Yes, The Accused is very much like a set of Russian nesting dolls, like this set in particular  ...
And, yes, I'll probably read another one of her damned books.

Monday, April 15, 2013

A Hysterical Paranormal

I am reading The Accursed by Joyce Carol Oates. It's more historical fiction than vampire/paranormal. Qualification: I'm only halfway through the very long book, although I have to confess that at 48% I'm thinking Rosebud and when will Orson Welles show up; and at 49% I'm thinking, OMG, here comes Dr. Freud. It's kind of comprehensive like that.
Or if not Dr. Freud, then maybe Dr. Jung. And everyone in the vicinity of THE INSTITUTION of Princeton could just self-actualize before it's all said and done. But that's not Jung that's Maslow…see how confusing all these historical figures are, and, now, alongside fictional figures?

I mean…if Sherlock Holmes can show up with Woodrow Wilson Grover Cleveland Teddy Roosevelt and Upton Sinclar, why not the others? I know, I know, The Accursed is set well before Citizen Kane's TIME, 1905-1906 to be exact (and the book is very exact about that time frame) but … maybe there could have been a premonition…or a foretelling…or a vision…better yet…A NIGHTMARE. You know about the sleigh. Sled. Okay.

It's also hard not to think about Abraham Lincoln Vampire Killer, I mean Hunter, although I only saw the movie—didn't read the book...

So I picked up The Accursed in a Joyce Carol Oates frenzy. I'd just finished The Falls which, I have to tell you, I loved madly. It's exquisite, telling the story of Ariah (like pariah with the P left off—and you've got to wonder if that's a coincidence or the author being clever) anyway…where was I?

Oh, yes. The story of Ariah that is told in The Falls. I love it because it is a story, basically, about how life breaks you down, pulls you apart, puts you back together, and then sets you free. See, I wrote that JCO is mean to her characters (she is) (she is really mean to her characters in The Accursed. Am I supposed to like Annabel?) but at the end of The Falls there is Juliet and Bud and, well, they are grace.

Personified.

But so far, The Accursed, is kind of like a hysterical paranormal … you know … kind of like those Salem witch trials.

Sunday, April 7, 2013

I'm so Taken by The Falls

I'm reading The Falls: A Novel (P.S.) by Joyce Carol Oates. Very Old Skool. I know I used to read Joyce Carol Oates, but I go back and look through her catalogue of 70 plus novels, short story collections, and plays, and only one title sticks out, You Must Remember This. But I've forgotten most—almost all?—of the story. But she's been writing up a storm since then with all sorts of intriguing new titles like: The Accursed, Daddy LoveMudwoman, and Zombie.
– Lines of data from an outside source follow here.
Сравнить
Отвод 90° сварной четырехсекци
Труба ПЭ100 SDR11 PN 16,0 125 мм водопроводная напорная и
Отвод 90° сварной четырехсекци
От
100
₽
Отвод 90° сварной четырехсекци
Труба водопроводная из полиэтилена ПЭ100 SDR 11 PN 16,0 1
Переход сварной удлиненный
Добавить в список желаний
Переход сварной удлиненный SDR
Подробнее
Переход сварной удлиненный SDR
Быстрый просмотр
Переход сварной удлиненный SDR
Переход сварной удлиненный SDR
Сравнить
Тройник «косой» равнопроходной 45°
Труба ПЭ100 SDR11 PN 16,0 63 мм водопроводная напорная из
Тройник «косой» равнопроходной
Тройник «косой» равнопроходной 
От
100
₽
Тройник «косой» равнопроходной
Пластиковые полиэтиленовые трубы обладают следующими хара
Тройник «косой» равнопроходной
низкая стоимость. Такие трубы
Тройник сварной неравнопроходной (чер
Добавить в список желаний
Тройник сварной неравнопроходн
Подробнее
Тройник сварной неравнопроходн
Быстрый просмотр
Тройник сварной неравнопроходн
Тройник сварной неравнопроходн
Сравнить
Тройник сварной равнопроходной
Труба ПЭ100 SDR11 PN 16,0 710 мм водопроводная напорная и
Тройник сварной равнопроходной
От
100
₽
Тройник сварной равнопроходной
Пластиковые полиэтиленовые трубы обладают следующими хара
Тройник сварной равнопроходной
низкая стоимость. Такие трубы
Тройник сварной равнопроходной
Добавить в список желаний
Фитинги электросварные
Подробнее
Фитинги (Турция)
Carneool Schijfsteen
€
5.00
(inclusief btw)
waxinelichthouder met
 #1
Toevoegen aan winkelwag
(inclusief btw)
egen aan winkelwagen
I got The Falls for $2.99. One of those Pixel of Ink things that assures I'll never ever ever take another breath without something interesting to read on my Kindle.

I'm so taken by The Falls. As I said, very Old Skool, and gender is a prominent theme. Kind of like it's being hit with a sledgehammer. Oates isn't a friendly writer. Nor is she a romantic writer in that if she's ever had a pair of rose-colored glasses I'm sure that she's smashed them. Probably with that sledgehammer. And if anyone was ballsy enough to give her another pair, I wouldn't be surprised if she crushed them with her bare hands right in front of them. Probably said something like: Rose-tinted things are for the fearful and fools.
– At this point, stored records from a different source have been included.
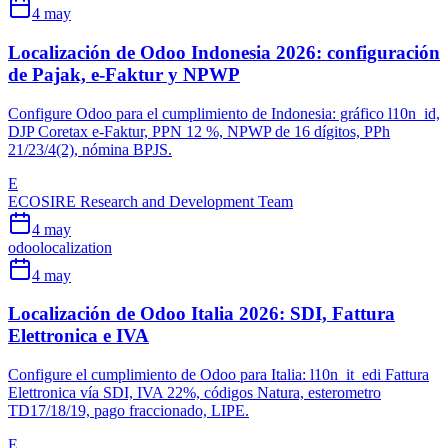
4 may
Localización de Odoo Indonesia 2026: configuración
de Pajak, e-Faktur y NPWP
Configure Odoo para el cumplimiento de Indonesia: gráfico l10n_id,
DJP Coretax e-Faktur, PPN 12 %, NPWP de 16 dígitos, PPh
21/23/4(2), nómina BPJS.
E
ECOSIRE Research and Development Team
4 may
odoo
localization
4 may
Localización de Odoo Italia 2026: SDI, Fattura
Elettronica e IVA
Configure el cumplimiento de Odoo para Italia: l10n_it_edi Fattura
Elettronica vía SDI, IVA 22%, códigos Natura, esterometro
TD17/18/19, pago fraccionado, LIPE.
E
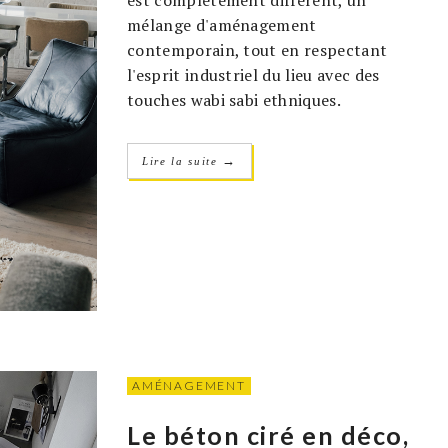
est complètement différent, un
mélange d'aménagement
contemporain, tout en respectant
l'esprit industriel du lieu avec des
touches wabi sabi ethniques.
→
Lire la suite
AMÉNAGEMENT
Le béton ciré en déco,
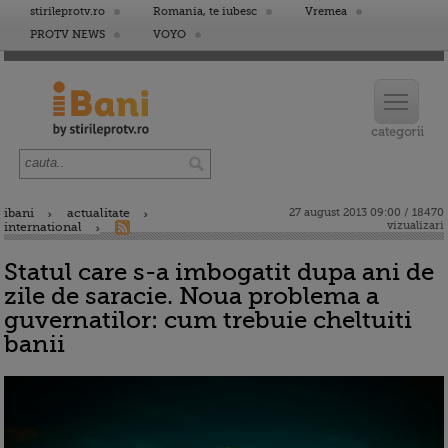
stirileprotv.ro
Romania, te iubesc
Vremea
PROTV NEWS
VOYO
ibani
actualitate
27 august 2013 09:00 / 18470
vizualizari
international
Statul care s-a imbogatit dupa ani de
zile de saracie. Noua problema a
guvernatilor: cum trebuie cheltuiti
banii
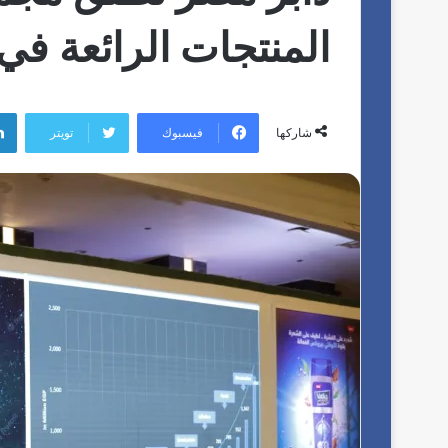
المنتجات الرائعة ف
فيسبوك
تويتر
شاركها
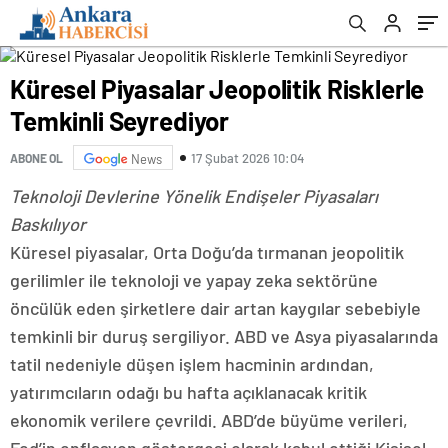
Küresel Piyasalar Jeopolitik Risklerle
Temkinli Seyrediyor
17 Şubat 2026 10:04
ABONE OL
News
Teknoloji Devlerine Yönelik Endişeler Piyasaları
Baskılıyor
Küresel piyasalar, Orta Doğu’da tırmanan jeopolitik
gerilimler ile teknoloji ve yapay zeka sektörüne
öncülük eden şirketlere dair artan kaygılar sebebiyle
temkinli bir duruş sergiliyor. ABD ve Asya piyasalarında
tatil nedeniyle düşen işlem hacminin ardından,
yatırımcıların odağı bu hafta açıklanacak kritik
ekonomik verilere çevrildi. ABD’de büyüme verileri,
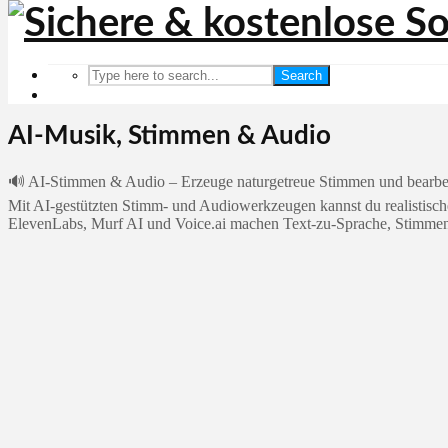
Search
AI-Musik, Stimmen & Audio
🔊 AI-Stimmen & Audio – Erzeuge naturgetreue Stimmen und bearbei
Mit AI-gestützten Stimm- und Audiowerkzeugen kannst du realistisch
ElevenLabs, Murf AI und Voice.ai machen Text-zu-Sprache, Stimmen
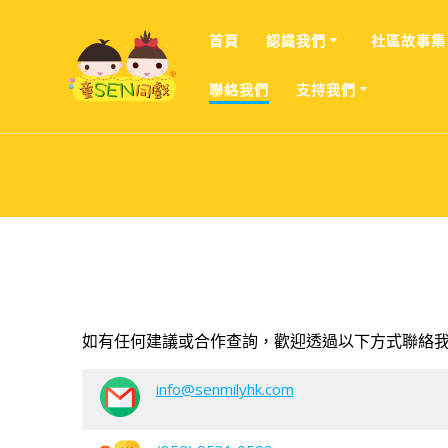
Skip
to
首頁
認識我們
社區故事集
content
聯絡我們
支持我們
如有任何建議或合作查詢，歡迎透過以下方式聯絡
info@senmilyhk.com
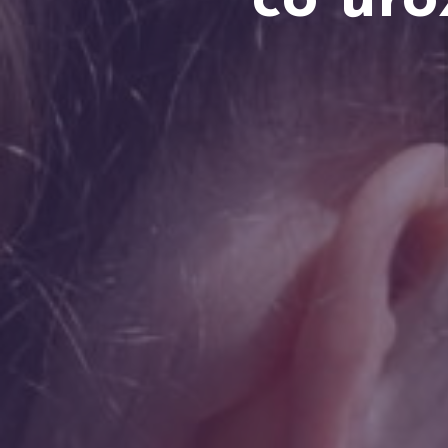
co uro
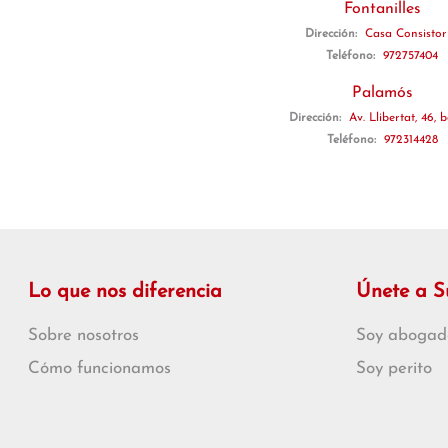
Fontanilles
Dirección:
Casa Consistor
Teléfono:
972757404
Palamós
Dirección:
Av. Llibertat, 46, 
Teléfono:
972314428
Lo que nos diferencia
Únete a 
Sobre nosotros
Soy abogad
Cómo funcionamos
Soy perito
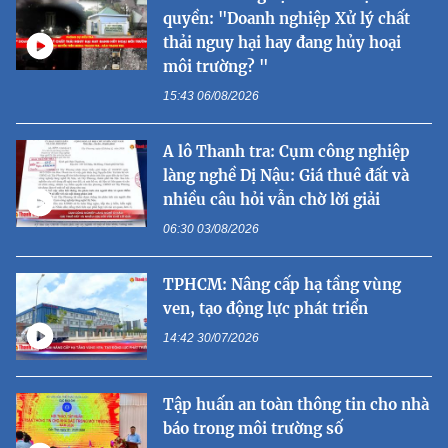
quyền: "Doanh nghiệp Xử lý chất
thải nguy hại hay đang hủy hoại
môi trường? "
15:43 06/08/2026
A lô Thanh tra: Cụm công nghiệp
làng nghề Dị Nậu: Giá thuê đất và
nhiều câu hỏi vẫn chờ lời giải
06:30 03/08/2026
TPHCM: Nâng cấp hạ tầng vùng
ven, tạo động lực phát triển
14:42 30/07/2026
Tập huấn an toàn thông tin cho nhà
báo trong môi trường số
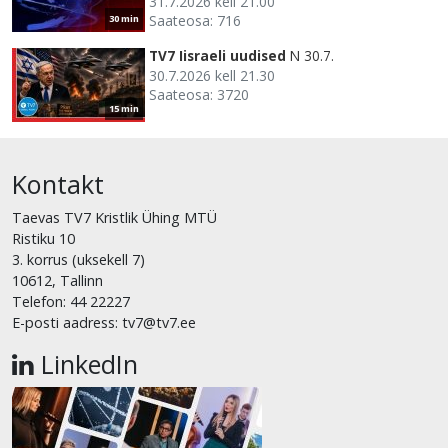
31.7.2026 kell 21.00
Saateosa: 716
30 min
TV7 Iisraeli uudised
N 30.7.
30.7.2026 kell 21.30
Saateosa: 3720
15 min
Kontakt
Taevas TV7 Kristlik Ühing MTÜ
Ristiku 10
3. korrus (uksekell 7)
10612, Tallinn
Telefon: 44 22227
E-posti aadress: tv7@tv7.ee
LinkedIn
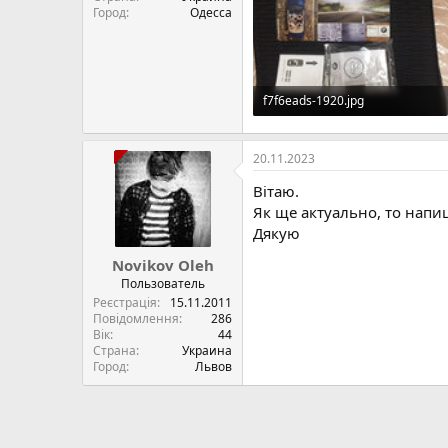
Город
Одесса
f7f6eads-1920.jpg
281.2 КБ · Перегляди: 26
20.11.2023
Вітаю.
Як ще актуально, то напиш
Дякую
Novikov Oleh
Пользователь
Реєстрація
15.11.2011
Повідомлення
286
Вік
44
Страна
Украина
Город
Львов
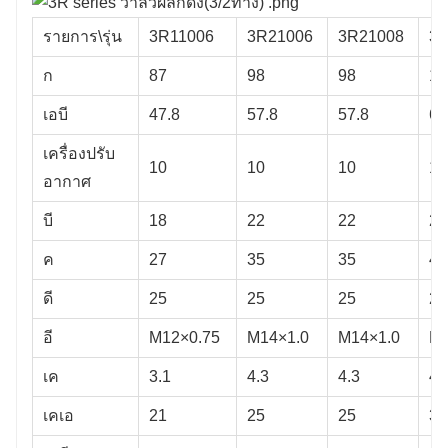
รายการ\รุ่น
3R11006
3R21006
3R21008
3R
ก
87
98
98
10
เอบี
47.8
57.8
57.8
66
เครื่องปรับ
10
10
10
10
อากาศ
บี
18
22
22
27
ค
27
35
35
40
ดี
25
25
25
25
อี
M12×0.75
M14×1.0
M14×1.0
M1
เค
3.1
4.3
4.3
4.
เคเอ
21
25
25
30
As a writer, she's not really kind or generous towards her characters. She's kind of mean, really. Most of them are neurotic, limited, shallow, obsessive…gender stereotypes lurk beneath every single one like stick figures or old-fashioned dressmakers mannequins without heads. And yet…gender issues are fascinating. The lens of sexual identity is infinite. I'm not sure anyone has done it more exhaustively than Oates. I'm definitely going to be picking up some of her newer works once I've finished The Falls.